▶ _TRY IT_
From the first line to the last, repeat the data exactly and drop the pictures.

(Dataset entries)
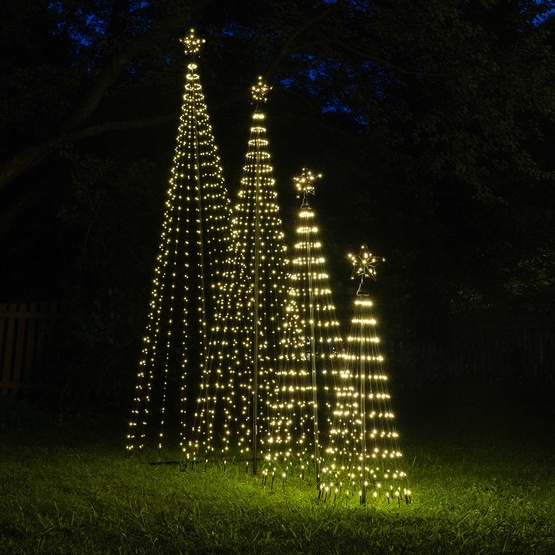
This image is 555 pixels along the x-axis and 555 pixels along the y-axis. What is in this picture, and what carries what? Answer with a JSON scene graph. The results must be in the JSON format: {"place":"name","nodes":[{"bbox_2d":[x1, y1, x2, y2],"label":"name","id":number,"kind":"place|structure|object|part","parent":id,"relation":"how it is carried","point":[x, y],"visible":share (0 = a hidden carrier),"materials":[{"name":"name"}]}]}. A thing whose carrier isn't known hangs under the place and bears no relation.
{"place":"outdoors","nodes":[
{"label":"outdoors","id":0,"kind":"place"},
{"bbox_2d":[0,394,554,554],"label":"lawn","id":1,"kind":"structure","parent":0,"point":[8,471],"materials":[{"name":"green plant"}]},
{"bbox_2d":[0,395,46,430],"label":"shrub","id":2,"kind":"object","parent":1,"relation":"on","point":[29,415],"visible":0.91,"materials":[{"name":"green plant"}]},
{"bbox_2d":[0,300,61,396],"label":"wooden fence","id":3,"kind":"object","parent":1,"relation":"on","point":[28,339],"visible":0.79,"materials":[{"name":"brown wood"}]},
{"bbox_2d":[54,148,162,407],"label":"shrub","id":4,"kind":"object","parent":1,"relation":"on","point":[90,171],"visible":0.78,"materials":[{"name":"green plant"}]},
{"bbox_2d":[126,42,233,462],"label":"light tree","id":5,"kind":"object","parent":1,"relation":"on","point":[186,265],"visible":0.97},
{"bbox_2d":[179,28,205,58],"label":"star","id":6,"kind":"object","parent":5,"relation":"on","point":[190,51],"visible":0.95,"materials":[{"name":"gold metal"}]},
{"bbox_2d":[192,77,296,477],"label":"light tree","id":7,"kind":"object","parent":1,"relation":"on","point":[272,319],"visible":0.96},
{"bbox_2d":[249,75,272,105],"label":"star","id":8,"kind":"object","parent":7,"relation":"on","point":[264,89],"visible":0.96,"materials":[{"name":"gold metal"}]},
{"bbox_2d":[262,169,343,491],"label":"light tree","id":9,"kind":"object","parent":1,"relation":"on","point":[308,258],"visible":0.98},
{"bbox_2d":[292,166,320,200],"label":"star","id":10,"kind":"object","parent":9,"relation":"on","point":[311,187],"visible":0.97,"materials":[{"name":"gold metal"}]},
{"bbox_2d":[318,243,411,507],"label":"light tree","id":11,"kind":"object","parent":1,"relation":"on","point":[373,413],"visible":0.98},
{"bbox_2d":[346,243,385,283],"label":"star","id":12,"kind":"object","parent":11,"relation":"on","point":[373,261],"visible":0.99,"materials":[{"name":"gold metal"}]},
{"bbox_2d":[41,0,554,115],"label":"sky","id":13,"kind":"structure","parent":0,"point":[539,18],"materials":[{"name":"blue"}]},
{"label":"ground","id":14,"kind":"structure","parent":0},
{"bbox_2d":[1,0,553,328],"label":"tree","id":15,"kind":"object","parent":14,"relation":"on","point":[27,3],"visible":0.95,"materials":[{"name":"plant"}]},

▶ _REPLY TO THE EXERCISE_
This image is 555 pixels along the x-axis and 555 pixels along the y-axis. What is in this picture, and what carries what? Answer with a JSON scene graph. The results must be in the JSON format: {"place":"name","nodes":[{"bbox_2d":[x1, y1, x2, y2],"label":"name","id":number,"kind":"place|structure|object|part","parent":id,"relation":"how it is carried","point":[x, y],"visible":share (0 = a hidden carrier),"materials":[{"name":"name"}]}]}. A thing whose carrier isn't known hangs under the place and bears no relation.
{"place":"outdoors","nodes":[
{"label":"outdoors","id":0,"kind":"place"},
{"bbox_2d":[0,394,554,554],"label":"lawn","id":1,"kind":"structure","parent":0,"point":[8,471],"materials":[{"name":"green plant"}]},
{"bbox_2d":[0,395,46,430],"label":"shrub","id":2,"kind":"object","parent":1,"relation":"on","point":[29,415],"visible":0.91,"materials":[{"name":"green plant"}]},
{"bbox_2d":[0,300,61,396],"label":"wooden fence","id":3,"kind":"object","parent":1,"relation":"on","point":[28,339],"visible":0.79,"materials":[{"name":"brown wood"}]},
{"bbox_2d":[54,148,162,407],"label":"shrub","id":4,"kind":"object","parent":1,"relation":"on","point":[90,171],"visible":0.78,"materials":[{"name":"green plant"}]},
{"bbox_2d":[126,42,233,462],"label":"light tree","id":5,"kind":"object","parent":1,"relation":"on","point":[186,265],"visible":0.97},
{"bbox_2d":[179,28,205,58],"label":"star","id":6,"kind":"object","parent":5,"relation":"on","point":[190,51],"visible":0.95,"materials":[{"name":"gold metal"}]},
{"bbox_2d":[192,77,296,477],"label":"light tree","id":7,"kind":"object","parent":1,"relation":"on","point":[272,319],"visible":0.96},
{"bbox_2d":[249,75,272,105],"label":"star","id":8,"kind":"object","parent":7,"relation":"on","point":[264,89],"visible":0.96,"materials":[{"name":"gold metal"}]},
{"bbox_2d":[262,169,343,491],"label":"light tree","id":9,"kind":"object","parent":1,"relation":"on","point":[308,258],"visible":0.98},
{"bbox_2d":[292,166,320,200],"label":"star","id":10,"kind":"object","parent":9,"relation":"on","point":[311,187],"visible":0.97,"materials":[{"name":"gold metal"}]},
{"bbox_2d":[318,243,411,507],"label":"light tree","id":11,"kind":"object","parent":1,"relation":"on","point":[373,413],"visible":0.98},
{"bbox_2d":[346,243,385,283],"label":"star","id":12,"kind":"object","parent":11,"relation":"on","point":[373,261],"visible":0.99,"materials":[{"name":"gold metal"}]},
{"bbox_2d":[41,0,554,115],"label":"sky","id":13,"kind":"structure","parent":0,"point":[539,18],"materials":[{"name":"blue"}]},
{"label":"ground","id":14,"kind":"structure","parent":0},
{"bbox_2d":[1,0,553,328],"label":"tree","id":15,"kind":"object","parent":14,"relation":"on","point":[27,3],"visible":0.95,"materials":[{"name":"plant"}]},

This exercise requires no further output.